Sum of squared residuals is minimized

(Plotting quantity Q vs. $b_0$ or $b_1$ would show minimum)

Sum of observed values $Y_i$ equals sum of fitted values $\hat{Y}_i$:

$$ \sum_i Y_i = \sum_i \hat{Y}_i $$

Sum of weighted residuals is zero when weighted by level:

$$ \sum_i X_i e_i = 0 $$

Sum of weighted residuals is zero when residual is weighted by FITTED response:

$$ \sum_i \hat{Y}_i e_i = 0 $$

The regression line always passes through the point $(\overline{X}, \overline{Y})$.

Estimating Variance

For a regression line, we are drawing samples from a distribution. The fewer samples we have, the less representative our estimates of the distribution will be. Each degree of freedom is used to improve an estimate of a parameter, whether it be the mean, the variance, or the coefficients of a linear model.

Variance without linear model

Suppose we have a set of samples of a given distribution, and we wish to estiamte the variance in the samples.

Each sample drawn from the distribution gives one degree of freedom (DOF). One DOF will give the mean $\hat{Y}$. The remainder can give an estimate of the variance in the population. These two quantities will characterize the distribution if it is normal.

The real variance $\sigma^2$ is estimated with $s^2$:

$$ s^2 = \dfrac{ \sum (Y_i - \overline{Y}) }{ n-1 } $$

Here, $n$ is the number of samples, giving $n$ degrees of freedom. One degree of freedom estimates the mean, so $n-1$ is the number of degrees of freedom left to estimate the variance.

Variance with linear model

Alternatively, we saw how to assemble an unbiased linear estimator based on $b_0$ and $b_1$.

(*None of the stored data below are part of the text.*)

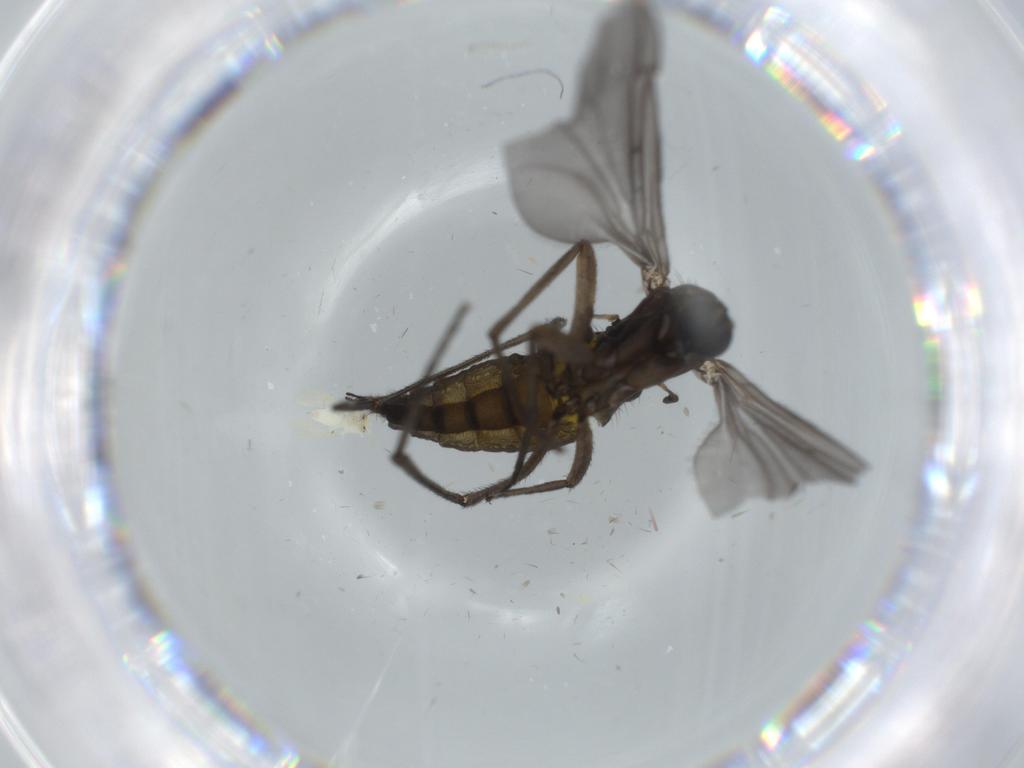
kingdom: Animalia
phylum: Arthropoda
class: Insecta
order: Diptera
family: Sciaridae
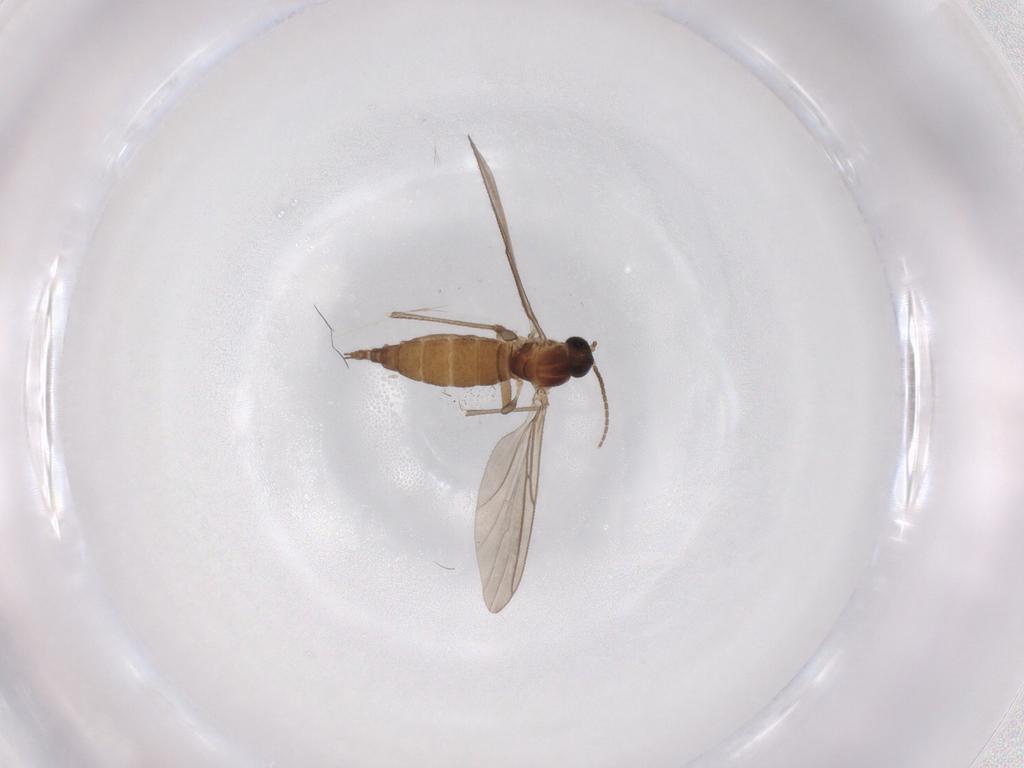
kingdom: Animalia
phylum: Arthropoda
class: Insecta
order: Diptera
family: Sciaridae
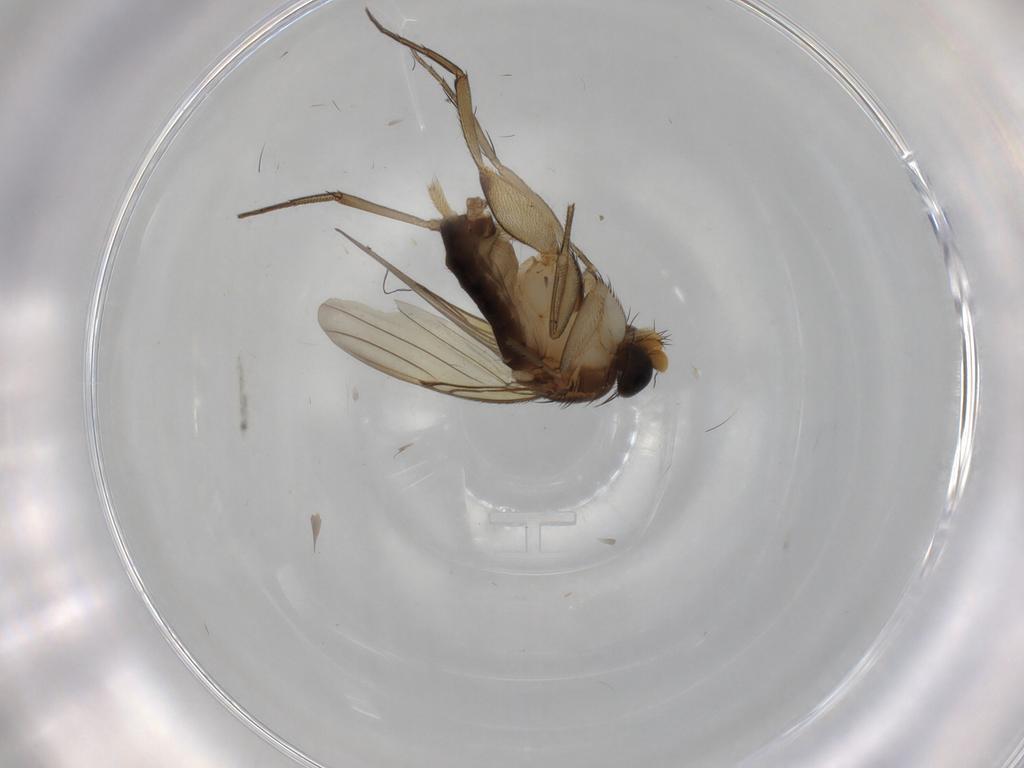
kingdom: Animalia
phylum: Arthropoda
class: Insecta
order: Diptera
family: Phoridae
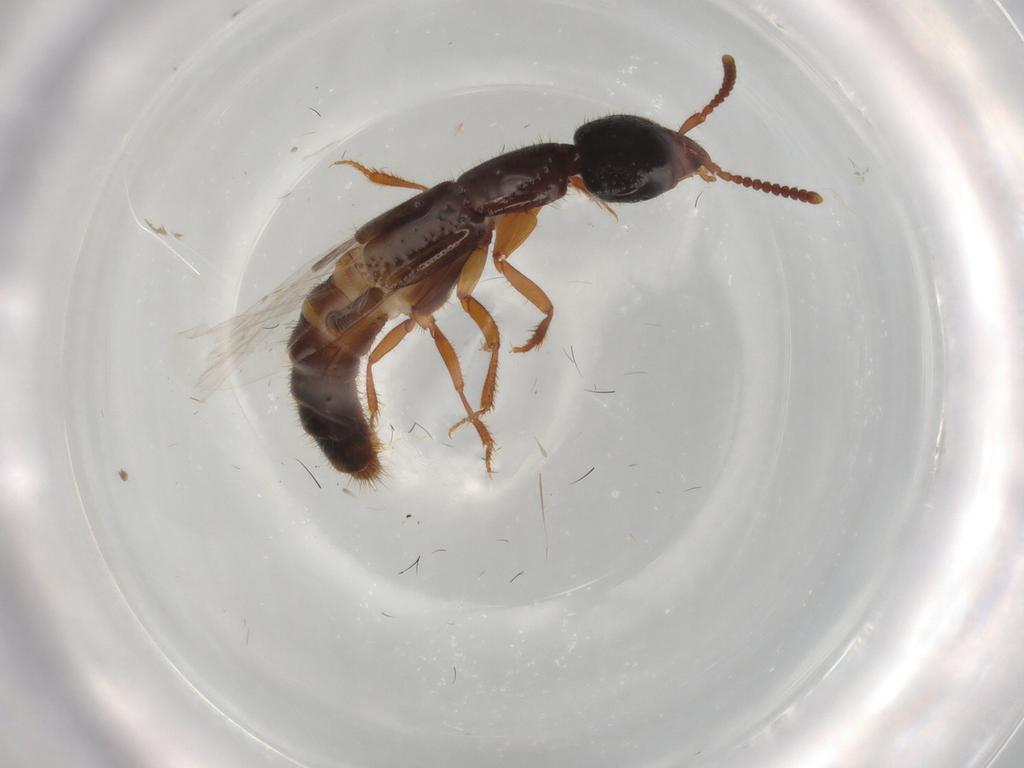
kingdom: Animalia
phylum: Arthropoda
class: Insecta
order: Coleoptera
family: Staphylinidae
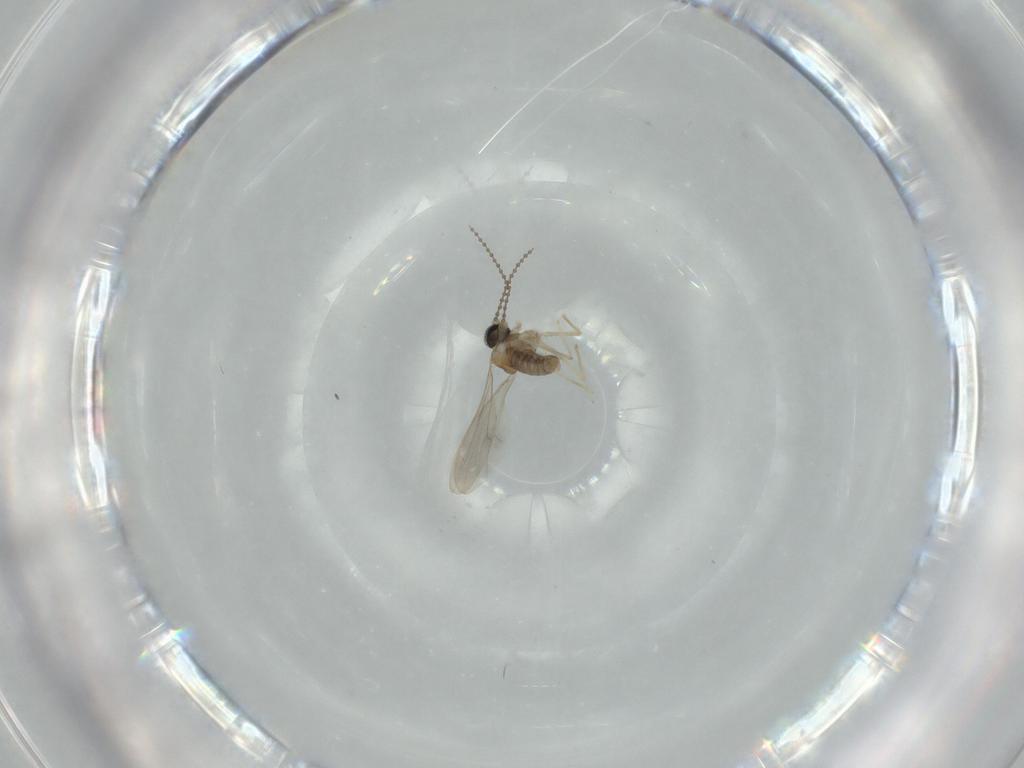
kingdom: Animalia
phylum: Arthropoda
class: Insecta
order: Diptera
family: Cecidomyiidae
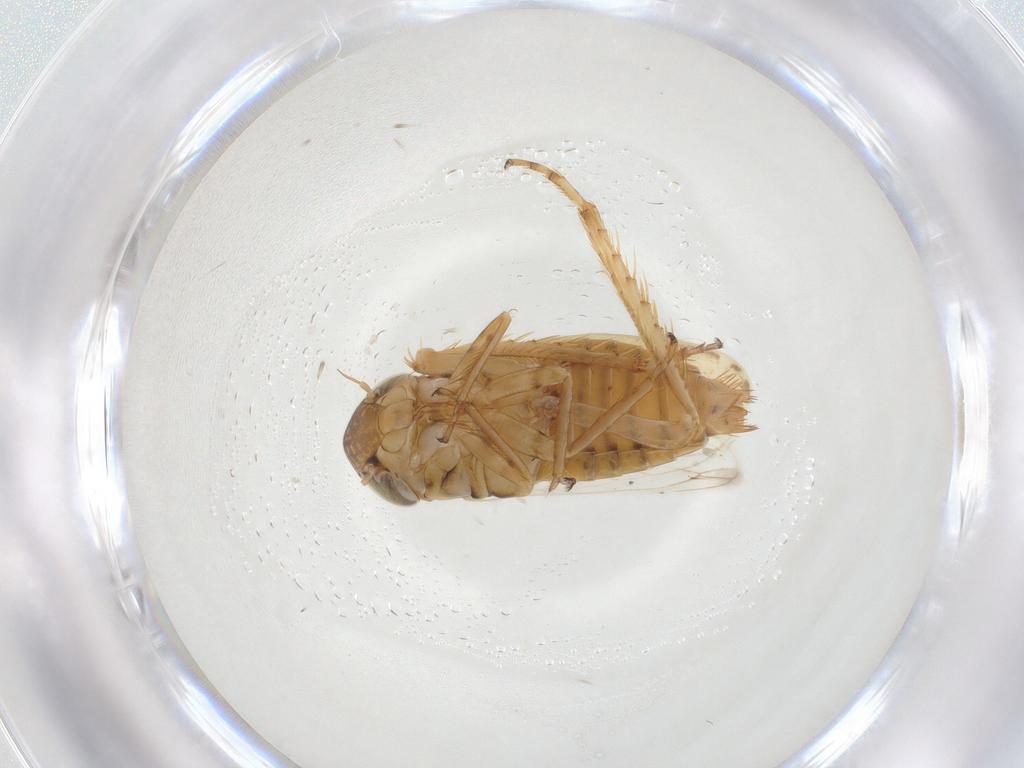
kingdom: Animalia
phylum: Arthropoda
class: Insecta
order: Hemiptera
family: Cicadellidae
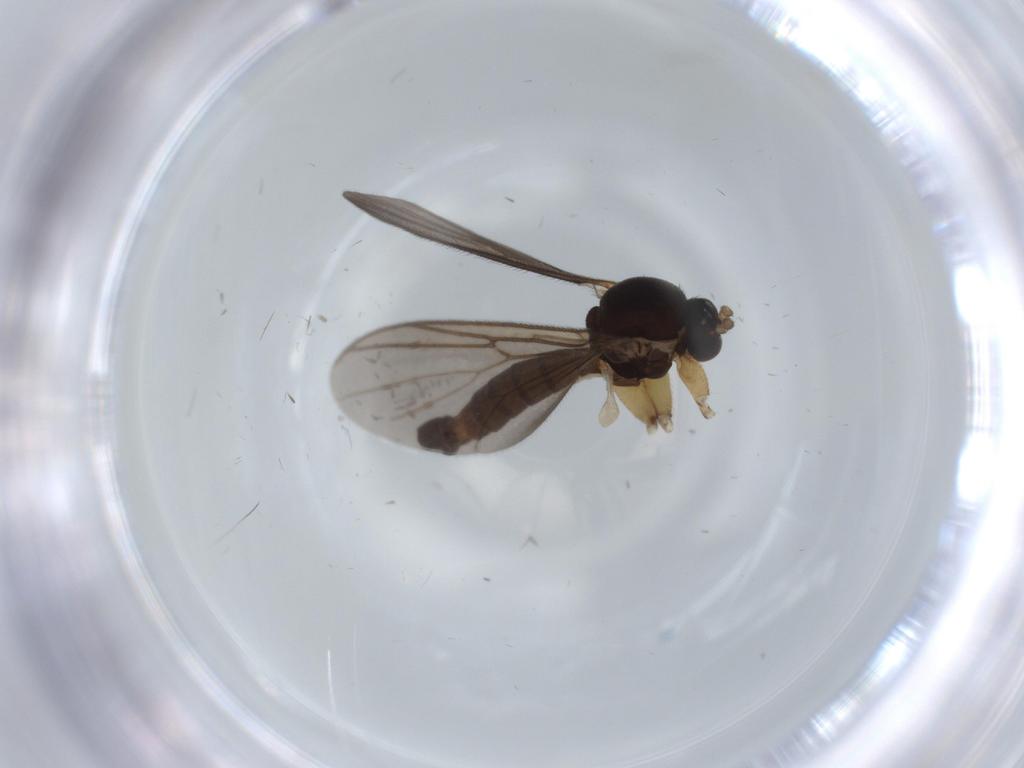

Using a linear regression model, we can get the sum of squared errors via:

$$ SSE = \sum_i e_i $$

which then gives us MSE:

$$ MSE = \dfrac{SSE}{n-2} = \dfrac{ \sum_i e_i }{n-2} $$

The mean squared error MSE is an unbiased estimator of $\sigma^2$, and it also satisfies the property:

$$ E(MSE) = \sigma^2 $$

Now, we can go one setp further: specify a model for $\epsilon_i$, assume errors are normally distributed. Use the functional form of a normal distribution (Gaussian distribution) to get a maximum likelihood.

Unbiased estimator:

$$ MSE = \dfrac{n}{n-2} \hat{\sigma}^2 $$

Maximum likelihood estimator:

$$ MSE = \dfrac{1}{n} \left( \sum_i (Y_i - \hat{Y}_i )^2 \right) $$

Difference? $\frac{1}{n-2}$ versus $\frac{1}{n}$.